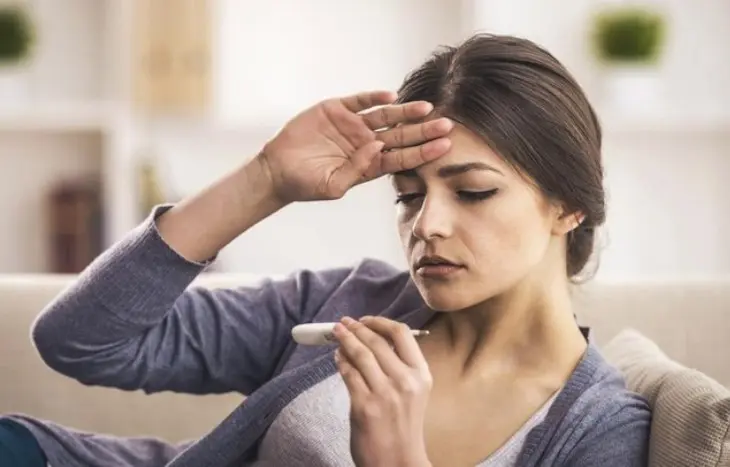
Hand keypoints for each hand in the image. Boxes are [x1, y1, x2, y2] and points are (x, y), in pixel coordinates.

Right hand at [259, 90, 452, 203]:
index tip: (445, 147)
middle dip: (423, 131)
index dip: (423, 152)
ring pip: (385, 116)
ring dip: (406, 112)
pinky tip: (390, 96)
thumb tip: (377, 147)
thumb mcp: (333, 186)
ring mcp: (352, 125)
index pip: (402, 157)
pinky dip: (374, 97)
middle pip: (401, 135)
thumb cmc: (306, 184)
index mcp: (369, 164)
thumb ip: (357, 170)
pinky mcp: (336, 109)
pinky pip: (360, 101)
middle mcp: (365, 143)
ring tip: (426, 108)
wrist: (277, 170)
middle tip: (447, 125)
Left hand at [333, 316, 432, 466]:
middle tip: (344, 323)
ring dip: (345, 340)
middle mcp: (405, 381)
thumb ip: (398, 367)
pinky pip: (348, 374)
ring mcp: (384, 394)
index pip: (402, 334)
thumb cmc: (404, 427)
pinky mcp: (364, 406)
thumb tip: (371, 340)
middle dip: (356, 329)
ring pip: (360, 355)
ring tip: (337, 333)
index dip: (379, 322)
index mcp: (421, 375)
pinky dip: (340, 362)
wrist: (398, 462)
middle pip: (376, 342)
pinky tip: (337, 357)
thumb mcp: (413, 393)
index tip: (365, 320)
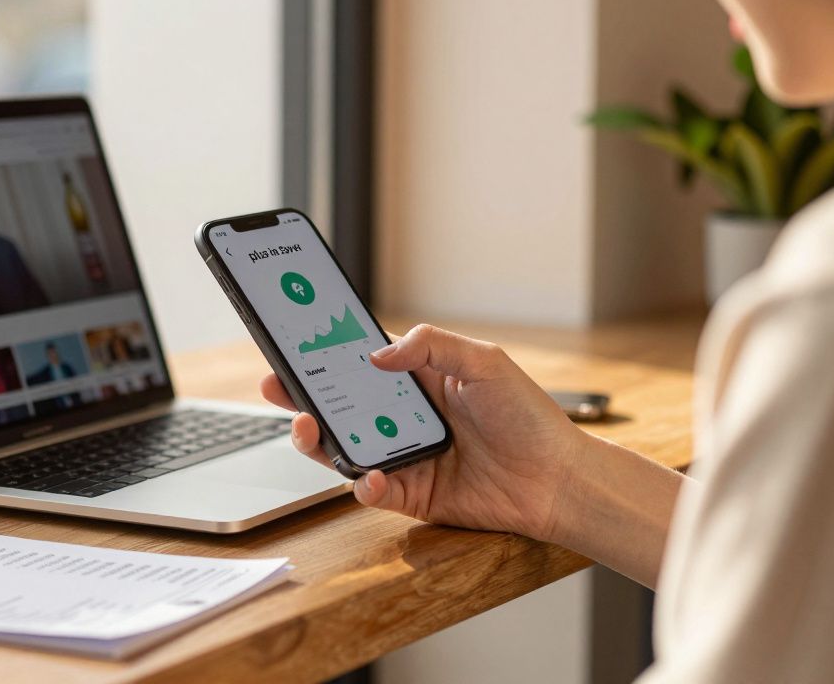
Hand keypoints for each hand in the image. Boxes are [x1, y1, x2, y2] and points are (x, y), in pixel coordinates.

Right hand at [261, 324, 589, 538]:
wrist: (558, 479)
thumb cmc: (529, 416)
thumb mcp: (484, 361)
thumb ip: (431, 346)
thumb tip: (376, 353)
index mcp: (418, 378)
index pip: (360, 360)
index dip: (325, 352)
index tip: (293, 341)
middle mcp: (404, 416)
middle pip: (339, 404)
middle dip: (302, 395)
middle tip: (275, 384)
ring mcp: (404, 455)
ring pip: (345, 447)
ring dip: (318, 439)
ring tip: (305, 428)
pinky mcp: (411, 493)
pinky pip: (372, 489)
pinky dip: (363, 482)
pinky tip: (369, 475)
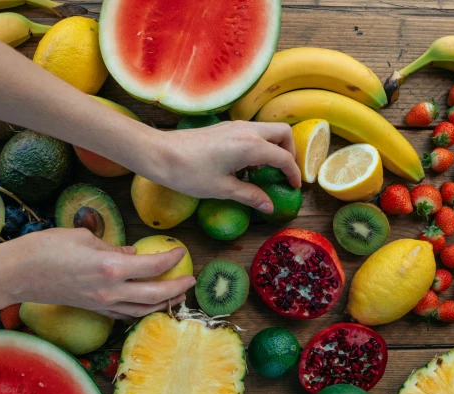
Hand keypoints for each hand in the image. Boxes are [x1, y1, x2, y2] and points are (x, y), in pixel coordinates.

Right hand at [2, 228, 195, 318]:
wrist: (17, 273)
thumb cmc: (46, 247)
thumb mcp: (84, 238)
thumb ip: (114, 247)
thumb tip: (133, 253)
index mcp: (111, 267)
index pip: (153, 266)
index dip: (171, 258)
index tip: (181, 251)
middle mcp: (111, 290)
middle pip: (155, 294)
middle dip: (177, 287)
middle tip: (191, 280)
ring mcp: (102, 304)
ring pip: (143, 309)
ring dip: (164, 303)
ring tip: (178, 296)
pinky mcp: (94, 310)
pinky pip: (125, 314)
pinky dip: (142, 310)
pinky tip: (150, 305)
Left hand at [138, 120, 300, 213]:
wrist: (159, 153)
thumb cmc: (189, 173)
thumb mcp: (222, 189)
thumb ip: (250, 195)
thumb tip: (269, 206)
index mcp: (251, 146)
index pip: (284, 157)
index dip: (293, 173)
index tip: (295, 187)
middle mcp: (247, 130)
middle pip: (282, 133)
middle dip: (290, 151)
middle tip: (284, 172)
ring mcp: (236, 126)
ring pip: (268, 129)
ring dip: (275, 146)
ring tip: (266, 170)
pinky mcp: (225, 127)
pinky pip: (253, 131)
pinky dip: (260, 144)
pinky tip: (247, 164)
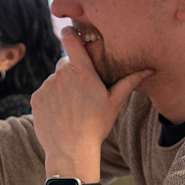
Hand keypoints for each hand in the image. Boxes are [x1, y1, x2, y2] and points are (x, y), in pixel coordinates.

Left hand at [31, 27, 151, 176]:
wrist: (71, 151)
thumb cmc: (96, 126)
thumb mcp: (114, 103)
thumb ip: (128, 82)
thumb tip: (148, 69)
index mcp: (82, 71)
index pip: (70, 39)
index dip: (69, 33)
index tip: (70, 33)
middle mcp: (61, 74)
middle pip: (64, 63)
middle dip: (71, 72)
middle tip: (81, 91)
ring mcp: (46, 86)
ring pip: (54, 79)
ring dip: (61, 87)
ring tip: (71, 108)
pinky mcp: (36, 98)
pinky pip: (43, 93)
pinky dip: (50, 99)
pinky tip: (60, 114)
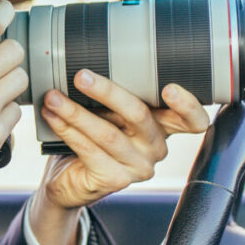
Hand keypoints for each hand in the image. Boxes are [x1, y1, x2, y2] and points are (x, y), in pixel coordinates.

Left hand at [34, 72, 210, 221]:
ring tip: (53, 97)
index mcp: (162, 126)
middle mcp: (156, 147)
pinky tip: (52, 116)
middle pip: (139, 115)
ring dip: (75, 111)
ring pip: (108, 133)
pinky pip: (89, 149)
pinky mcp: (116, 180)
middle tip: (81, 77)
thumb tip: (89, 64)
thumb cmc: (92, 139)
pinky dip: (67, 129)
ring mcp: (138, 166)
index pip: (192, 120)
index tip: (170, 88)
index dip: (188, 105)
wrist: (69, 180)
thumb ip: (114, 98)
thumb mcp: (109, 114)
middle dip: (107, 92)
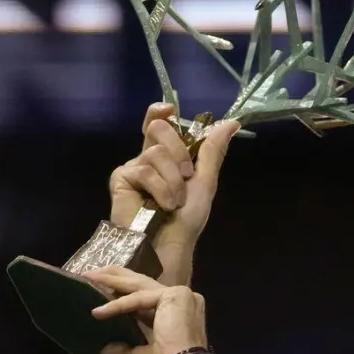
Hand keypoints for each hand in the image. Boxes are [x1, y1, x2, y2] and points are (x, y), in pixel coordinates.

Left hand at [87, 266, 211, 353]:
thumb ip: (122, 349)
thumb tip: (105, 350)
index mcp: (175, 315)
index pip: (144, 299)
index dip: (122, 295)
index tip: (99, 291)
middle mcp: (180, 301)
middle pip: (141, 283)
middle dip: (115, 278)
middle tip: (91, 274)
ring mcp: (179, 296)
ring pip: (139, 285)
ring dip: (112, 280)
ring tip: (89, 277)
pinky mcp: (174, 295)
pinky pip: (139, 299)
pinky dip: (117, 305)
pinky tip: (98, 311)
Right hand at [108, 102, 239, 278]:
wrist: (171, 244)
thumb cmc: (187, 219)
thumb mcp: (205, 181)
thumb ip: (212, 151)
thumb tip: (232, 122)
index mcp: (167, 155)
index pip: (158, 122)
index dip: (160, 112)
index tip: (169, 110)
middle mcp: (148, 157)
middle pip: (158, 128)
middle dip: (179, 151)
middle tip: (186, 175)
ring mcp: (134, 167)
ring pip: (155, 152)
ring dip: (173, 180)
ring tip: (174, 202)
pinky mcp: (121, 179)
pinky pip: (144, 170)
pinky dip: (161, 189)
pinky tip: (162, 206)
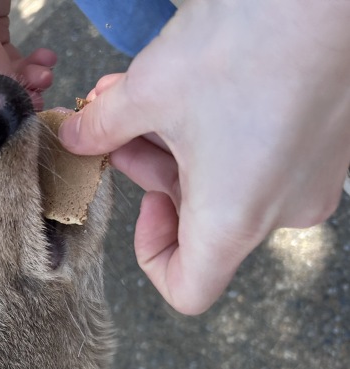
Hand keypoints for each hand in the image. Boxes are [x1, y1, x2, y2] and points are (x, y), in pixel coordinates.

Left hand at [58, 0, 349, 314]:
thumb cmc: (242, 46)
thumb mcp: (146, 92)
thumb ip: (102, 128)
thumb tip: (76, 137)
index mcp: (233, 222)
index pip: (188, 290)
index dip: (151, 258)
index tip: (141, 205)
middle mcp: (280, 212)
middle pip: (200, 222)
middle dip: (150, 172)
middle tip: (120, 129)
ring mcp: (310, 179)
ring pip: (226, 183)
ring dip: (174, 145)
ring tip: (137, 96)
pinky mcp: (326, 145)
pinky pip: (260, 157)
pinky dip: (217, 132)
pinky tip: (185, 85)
..........
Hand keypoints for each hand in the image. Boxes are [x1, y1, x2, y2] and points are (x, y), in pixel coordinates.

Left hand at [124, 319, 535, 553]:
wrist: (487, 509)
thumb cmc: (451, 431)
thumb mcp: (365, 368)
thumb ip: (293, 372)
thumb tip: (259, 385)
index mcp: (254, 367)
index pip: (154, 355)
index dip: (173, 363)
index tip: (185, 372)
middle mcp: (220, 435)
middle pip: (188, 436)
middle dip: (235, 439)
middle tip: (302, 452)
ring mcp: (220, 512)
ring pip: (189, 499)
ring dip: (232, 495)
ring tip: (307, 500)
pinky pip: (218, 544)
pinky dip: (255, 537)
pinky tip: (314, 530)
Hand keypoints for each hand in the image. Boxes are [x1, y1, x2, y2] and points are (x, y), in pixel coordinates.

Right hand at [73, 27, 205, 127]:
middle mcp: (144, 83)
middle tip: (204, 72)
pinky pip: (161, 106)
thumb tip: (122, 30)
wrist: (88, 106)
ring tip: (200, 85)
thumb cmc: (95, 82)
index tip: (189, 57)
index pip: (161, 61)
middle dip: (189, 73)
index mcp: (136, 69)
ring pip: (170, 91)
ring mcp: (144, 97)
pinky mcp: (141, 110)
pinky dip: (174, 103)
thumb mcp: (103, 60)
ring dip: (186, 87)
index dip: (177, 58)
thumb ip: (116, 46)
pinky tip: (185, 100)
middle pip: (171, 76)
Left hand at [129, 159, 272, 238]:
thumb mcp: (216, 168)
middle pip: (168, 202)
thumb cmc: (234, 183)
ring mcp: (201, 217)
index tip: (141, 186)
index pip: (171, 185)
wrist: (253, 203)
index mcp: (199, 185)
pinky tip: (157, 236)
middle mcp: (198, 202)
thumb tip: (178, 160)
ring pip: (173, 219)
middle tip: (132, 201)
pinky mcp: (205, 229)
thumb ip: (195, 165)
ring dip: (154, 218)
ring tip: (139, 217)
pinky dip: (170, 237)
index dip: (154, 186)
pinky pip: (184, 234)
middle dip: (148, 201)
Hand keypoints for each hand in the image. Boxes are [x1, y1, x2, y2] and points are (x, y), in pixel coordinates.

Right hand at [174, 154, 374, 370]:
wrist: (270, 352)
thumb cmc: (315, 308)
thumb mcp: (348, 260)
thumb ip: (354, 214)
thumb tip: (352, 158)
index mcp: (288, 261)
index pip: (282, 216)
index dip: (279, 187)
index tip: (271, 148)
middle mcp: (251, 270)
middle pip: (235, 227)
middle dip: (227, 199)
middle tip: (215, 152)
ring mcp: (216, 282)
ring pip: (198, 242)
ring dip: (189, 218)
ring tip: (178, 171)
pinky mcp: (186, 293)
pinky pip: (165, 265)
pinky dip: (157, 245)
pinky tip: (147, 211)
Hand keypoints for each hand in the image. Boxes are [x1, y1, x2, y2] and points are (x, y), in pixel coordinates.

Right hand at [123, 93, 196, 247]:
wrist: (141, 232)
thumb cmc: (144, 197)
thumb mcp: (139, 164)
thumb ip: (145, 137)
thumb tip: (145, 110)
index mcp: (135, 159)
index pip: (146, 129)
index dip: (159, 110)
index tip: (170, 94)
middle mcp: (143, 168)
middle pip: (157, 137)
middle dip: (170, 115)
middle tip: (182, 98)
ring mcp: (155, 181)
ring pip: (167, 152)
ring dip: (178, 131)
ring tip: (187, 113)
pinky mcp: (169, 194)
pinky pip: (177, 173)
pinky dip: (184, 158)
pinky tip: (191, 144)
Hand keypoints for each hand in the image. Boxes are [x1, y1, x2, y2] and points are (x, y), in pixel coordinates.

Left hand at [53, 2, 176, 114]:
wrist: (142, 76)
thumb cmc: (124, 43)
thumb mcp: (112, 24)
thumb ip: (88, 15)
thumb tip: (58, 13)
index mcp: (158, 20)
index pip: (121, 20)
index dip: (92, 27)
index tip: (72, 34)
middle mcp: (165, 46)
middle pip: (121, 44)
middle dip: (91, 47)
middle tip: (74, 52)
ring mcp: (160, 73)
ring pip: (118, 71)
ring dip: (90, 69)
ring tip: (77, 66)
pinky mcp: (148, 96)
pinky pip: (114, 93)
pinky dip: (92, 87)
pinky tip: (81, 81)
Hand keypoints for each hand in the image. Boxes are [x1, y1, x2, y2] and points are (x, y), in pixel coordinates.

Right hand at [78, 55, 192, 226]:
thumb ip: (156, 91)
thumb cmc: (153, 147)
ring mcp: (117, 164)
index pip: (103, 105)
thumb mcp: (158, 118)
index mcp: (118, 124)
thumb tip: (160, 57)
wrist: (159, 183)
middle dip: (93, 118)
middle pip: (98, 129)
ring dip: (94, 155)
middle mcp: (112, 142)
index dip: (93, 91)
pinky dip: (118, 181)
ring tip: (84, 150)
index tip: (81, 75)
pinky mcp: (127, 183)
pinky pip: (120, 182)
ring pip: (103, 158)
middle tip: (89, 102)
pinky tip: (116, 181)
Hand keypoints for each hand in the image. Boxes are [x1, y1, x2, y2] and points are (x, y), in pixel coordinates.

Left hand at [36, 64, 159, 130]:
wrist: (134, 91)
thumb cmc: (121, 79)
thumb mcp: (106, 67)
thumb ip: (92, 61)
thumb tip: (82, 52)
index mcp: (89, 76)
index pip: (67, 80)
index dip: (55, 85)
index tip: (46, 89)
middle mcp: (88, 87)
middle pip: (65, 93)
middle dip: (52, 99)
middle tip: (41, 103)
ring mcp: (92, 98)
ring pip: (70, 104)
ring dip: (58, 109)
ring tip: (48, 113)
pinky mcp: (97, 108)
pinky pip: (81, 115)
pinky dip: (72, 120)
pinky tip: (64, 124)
..........
EXERCISE AIM -> Wherever the string "Right" occurs in the listing, return the line it sits on.

ANSWER ->
Right hand at [259, 90, 452, 203]:
Right hand at [261, 324, 589, 538]:
Right hand at [2, 228, 195, 318]:
Right hand at [108, 102, 239, 278]:
Right hand at [73, 27, 205, 127]:
Right hand at [174, 154, 374, 370]:
Right hand at [123, 93, 196, 247]:
Right hand at [78, 55, 192, 226]:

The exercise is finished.